First off, it can really only work for low quality sites to begin with.  You aren’t going to be able to link spam Amazon or CNN or anything like that out of existence in the search results.

It’s a proven fact that the current Google algorithm will penalize your page straight to the bottom in the search results if you have an unnaturally keyword stuffed backlink profile.  If your site is keyword optimized for “blue widgets” and you make 1000 backlinks to your site for the exact keyword “blue widgets” and nothing else, you’ll get penalized.
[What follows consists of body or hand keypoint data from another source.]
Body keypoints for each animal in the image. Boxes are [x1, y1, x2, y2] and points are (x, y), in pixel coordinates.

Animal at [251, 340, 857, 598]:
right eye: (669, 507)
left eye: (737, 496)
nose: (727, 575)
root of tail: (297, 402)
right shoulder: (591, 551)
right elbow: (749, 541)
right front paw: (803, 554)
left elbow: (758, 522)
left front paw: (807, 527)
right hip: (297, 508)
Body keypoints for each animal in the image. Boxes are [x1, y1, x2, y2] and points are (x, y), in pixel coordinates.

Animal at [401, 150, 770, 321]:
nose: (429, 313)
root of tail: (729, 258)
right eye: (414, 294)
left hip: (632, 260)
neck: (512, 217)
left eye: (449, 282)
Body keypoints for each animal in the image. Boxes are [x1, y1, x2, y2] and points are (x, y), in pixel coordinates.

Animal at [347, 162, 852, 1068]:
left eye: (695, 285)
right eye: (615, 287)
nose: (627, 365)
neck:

Why?  Because the Google Web Spam team has analyzed good sites that naturally rise in their results vs spam sites.  What makes them different?  Good sites have a natural backlink profile with diverse keyword results, things like “bluest widgets”, “widgets that are blue”, “this site about blue widgets”, “http://blue-widgets.info”, http://www.blue-widgets.info”, “www.blue-wigets.info”, “click here to learn more about blue widgets”, “this awesome blue widget site”, “my friend Phil’s site about widgets”, and other random link text.   I’m guessing that they factor in the popularity of the keyword as well somehow.

Somewhere around 75%-85% unnatural keyword links, BAM, your site will disappear from the search results for that keyword.    People call this the “Google Dance” for a new site or the “Sandbox”, but those are really just excuse terms that people who don’t understand what is going on.
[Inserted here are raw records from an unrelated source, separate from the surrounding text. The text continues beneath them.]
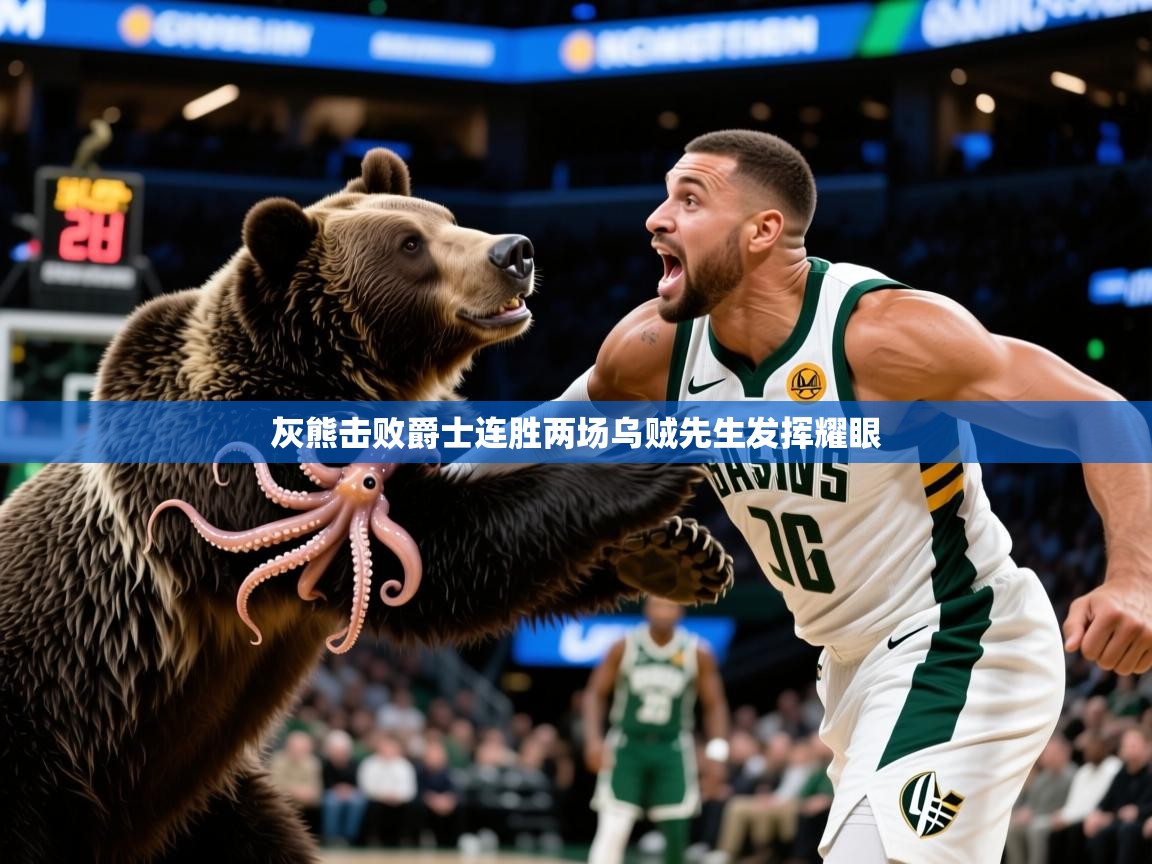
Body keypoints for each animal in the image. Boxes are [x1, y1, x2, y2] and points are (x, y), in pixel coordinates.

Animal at [0, 149, 731, 863]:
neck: (324, 384)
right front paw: (638, 469)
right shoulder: (221, 485)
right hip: (51, 755)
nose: (514, 251)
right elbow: (423, 562)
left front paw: (679, 554)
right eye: (410, 245)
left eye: (444, 217)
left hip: (202, 806)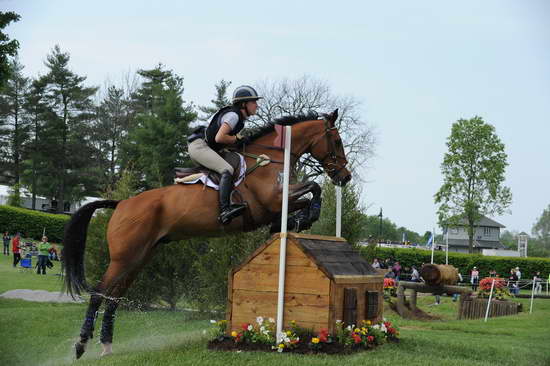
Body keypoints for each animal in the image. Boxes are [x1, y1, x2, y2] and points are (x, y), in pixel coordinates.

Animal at [61, 108, 354, 358]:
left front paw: (298, 221)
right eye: (337, 141)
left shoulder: (278, 203)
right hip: (123, 258)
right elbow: (314, 186)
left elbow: (307, 195)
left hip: (139, 258)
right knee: (99, 294)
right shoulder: (273, 200)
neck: (271, 158)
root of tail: (121, 203)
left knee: (114, 298)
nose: (345, 177)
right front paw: (304, 218)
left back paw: (107, 346)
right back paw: (81, 345)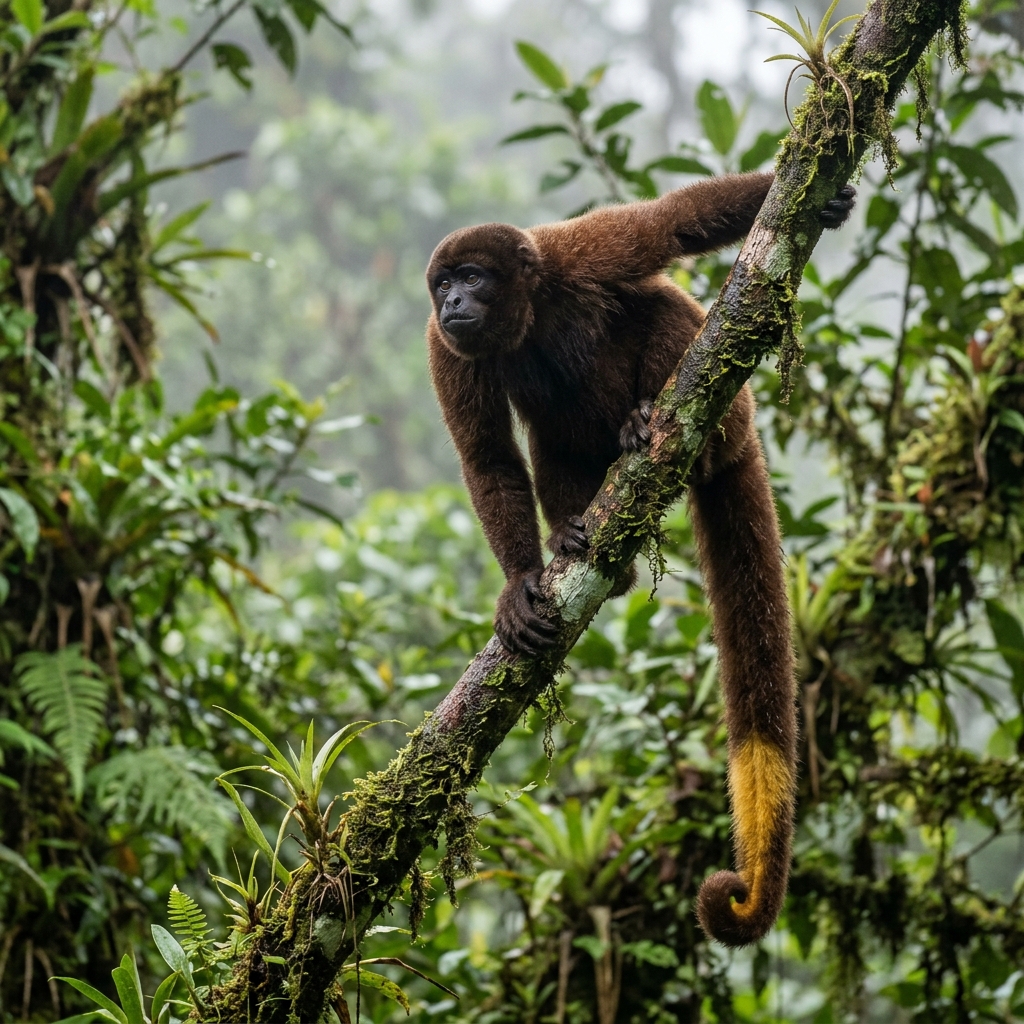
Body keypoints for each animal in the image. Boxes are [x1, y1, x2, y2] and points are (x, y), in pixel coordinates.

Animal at [424, 171, 855, 946]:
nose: (452, 303)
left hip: (732, 412)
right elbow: (489, 460)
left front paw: (818, 197)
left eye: (472, 277)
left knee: (664, 312)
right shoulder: (444, 347)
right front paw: (520, 582)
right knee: (551, 440)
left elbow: (669, 224)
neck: (527, 315)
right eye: (443, 284)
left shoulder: (579, 254)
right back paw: (588, 546)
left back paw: (654, 426)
Note that the 75%-85% mark is likely very different for known spam magnet keywords.  “Make money online”, “lose weight fast”, “wrinkle cream”, “web hosting”, “gambling”, “porn”, and many other keyword subjects will probably drop at a 50% keyword stuffed mark.

So how do you take your competitors site.  Is it junk?  Do they have few backlinks or an already unnatural backlink profile?  Stuff the heck out of them!
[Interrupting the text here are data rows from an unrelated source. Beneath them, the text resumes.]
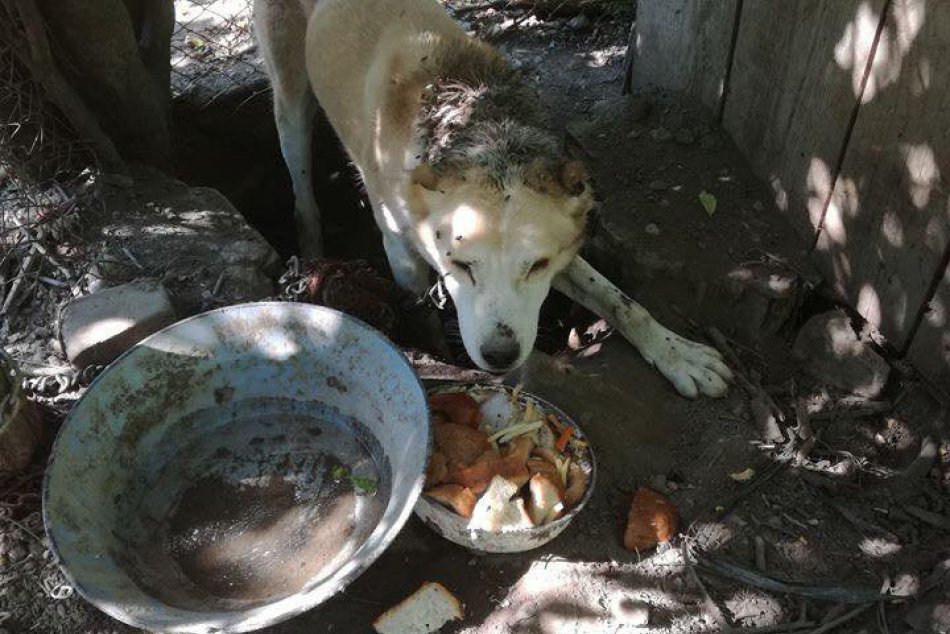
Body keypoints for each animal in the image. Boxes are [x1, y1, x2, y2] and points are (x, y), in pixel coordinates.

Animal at [249, 0, 732, 396]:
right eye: (461, 265)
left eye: (537, 266)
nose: (501, 356)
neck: (483, 127)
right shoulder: (401, 250)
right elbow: (422, 315)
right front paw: (438, 357)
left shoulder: (564, 247)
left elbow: (623, 302)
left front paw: (679, 354)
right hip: (290, 103)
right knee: (302, 195)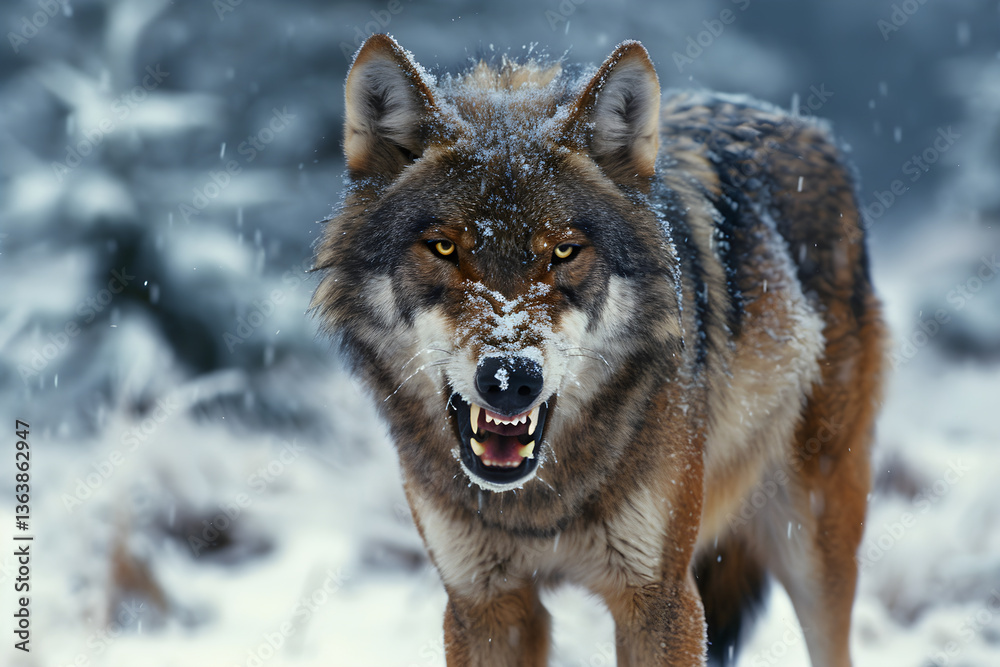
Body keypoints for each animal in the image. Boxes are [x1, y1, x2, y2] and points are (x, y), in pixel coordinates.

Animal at [312, 34, 886, 667]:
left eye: (564, 251)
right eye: (443, 248)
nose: (509, 378)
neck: (538, 509)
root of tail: (802, 122)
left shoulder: (661, 598)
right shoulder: (481, 604)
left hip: (816, 543)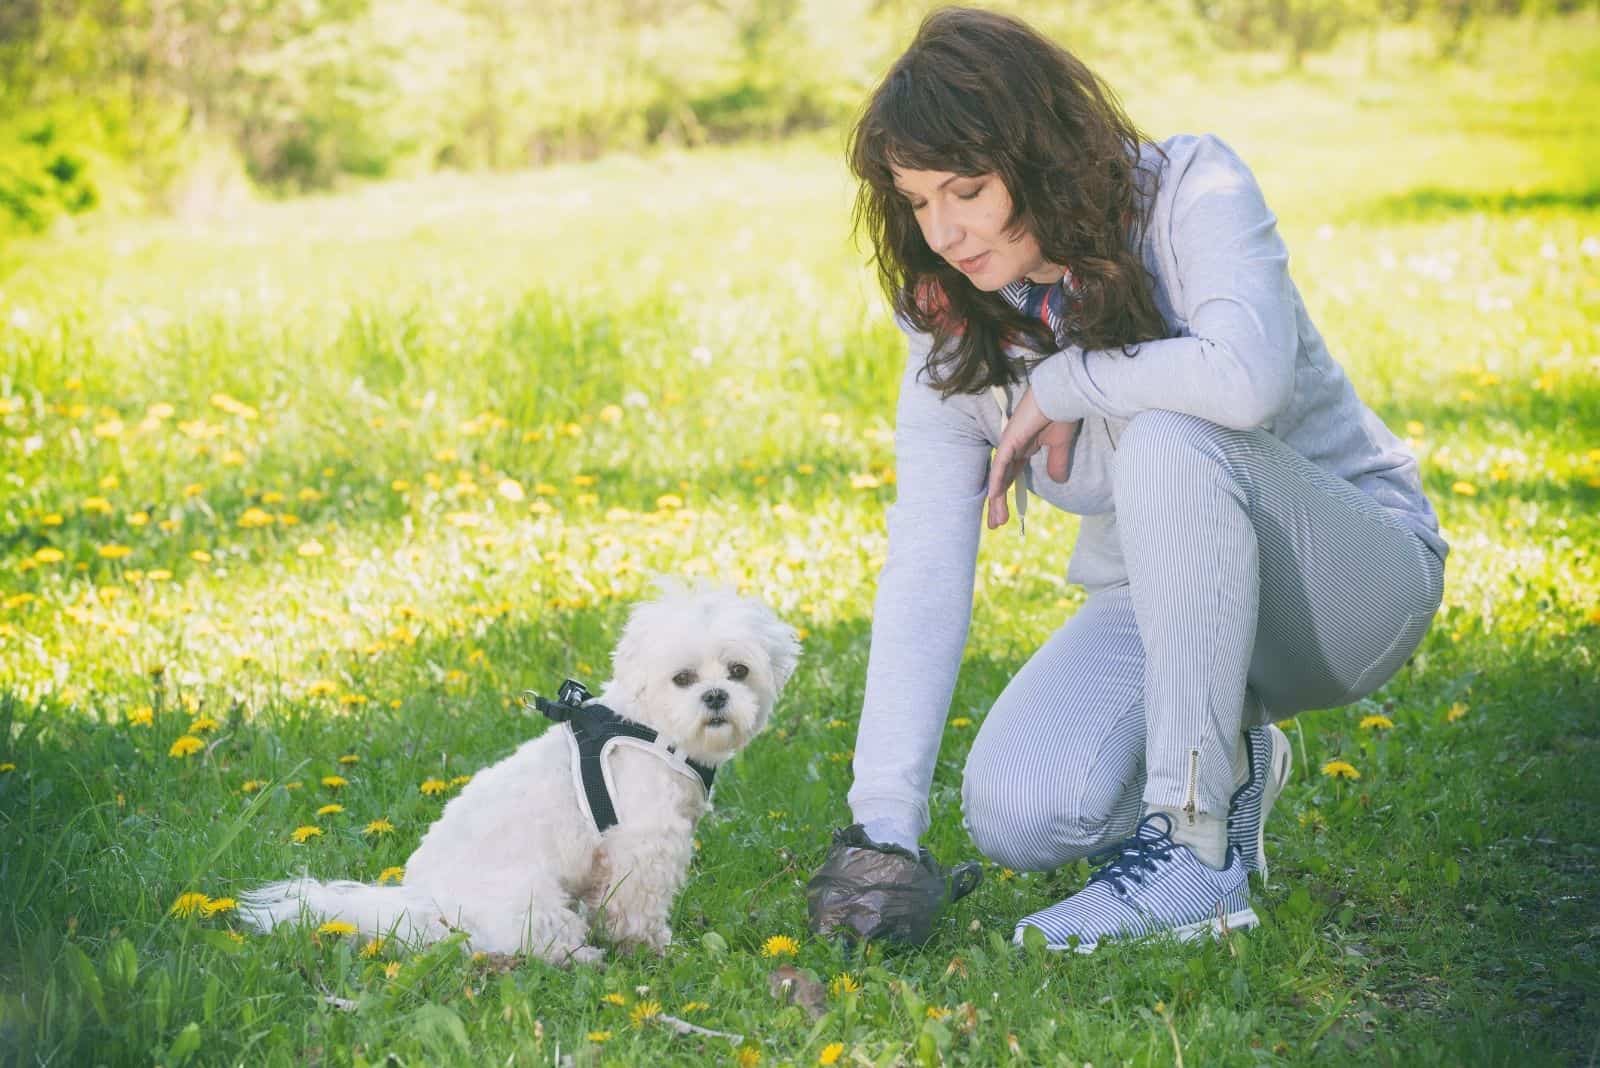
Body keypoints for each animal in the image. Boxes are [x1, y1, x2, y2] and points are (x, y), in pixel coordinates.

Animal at [238, 588, 800, 965]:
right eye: (683, 678)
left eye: (738, 671)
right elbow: (637, 906)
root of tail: (421, 904)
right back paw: (579, 956)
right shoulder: (644, 845)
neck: (653, 727)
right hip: (532, 901)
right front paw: (649, 946)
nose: (715, 696)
Go to Fiver.com and buy backlinking jobs.  Comment spam, profile spam, anything.  Thousands of them.  Tens of thousands of them.  HUNDREDS OF THOUSANDS of them.  All for the same keyword.

And if you can get them over that 85% stuffed backlink mark, BOOM!  They’re gone for that keyword, and you go up a step.

That’s why this won’t work for a good site with diverse backlinks and diverse keywords.  Even if you could hit them for the one keyword “blue widget”, it’s only one keyword.  They’ll probably still rank fine for “widgets that are blue”, “blue widgets”, “widgets sites”, etc.

But if you’re battling it out with a single keyword targeted site, you can take them out.

 

{ 2 comments… read them below or add one }

Jason Laffan April 13, 2012 at 11:17 pm

Interesting topic. You are one of the first to say that this actually works even though Matt Cutts has come out saying that it is not possible to negatively impact another site through spammy links. I have been thinking the last couple weeks after the latest round of panda updates that this was going to be a factor in some way. Sure they can just deindex blog networks but it is not google’s style to just not count something. It seems they do love to do small 10-50 SERP penalties that do not completely knock you out but leave you guessing as to what small change you made that caused this drop. I am not saying I will try this fiverr trick but I am not saying I will not either ;)

Just wondering how the last panda update effected some of the results of your previous tests? I am sure that is an entirely different blog post topic.

Peace

Armaan April 26, 2012 at 10:49 am

Hey EP,

Thanks for dedicating an entire post on my question :D

There’s been a lot of debate going on about negative SEO and I’ve been reading articles daily on the same topic….It’s scary to say the least but my belief is that as long as you continue adding value in Google’s eyes (that means well-written, high quality posts, nice blog experience overall etc), you’re safe….

That said and done, I really need your help! I have a site that was earlier ranking but after some UAW articles, all pages have disappeared from SERPS…I can still see my site when I do a “site:yoursite.com” and in my Analytics account I see 5-10 visitors a day coming via some long tail keywords….

Do you think it has anything to do with link diversity? What is the best way for me to solve this issue?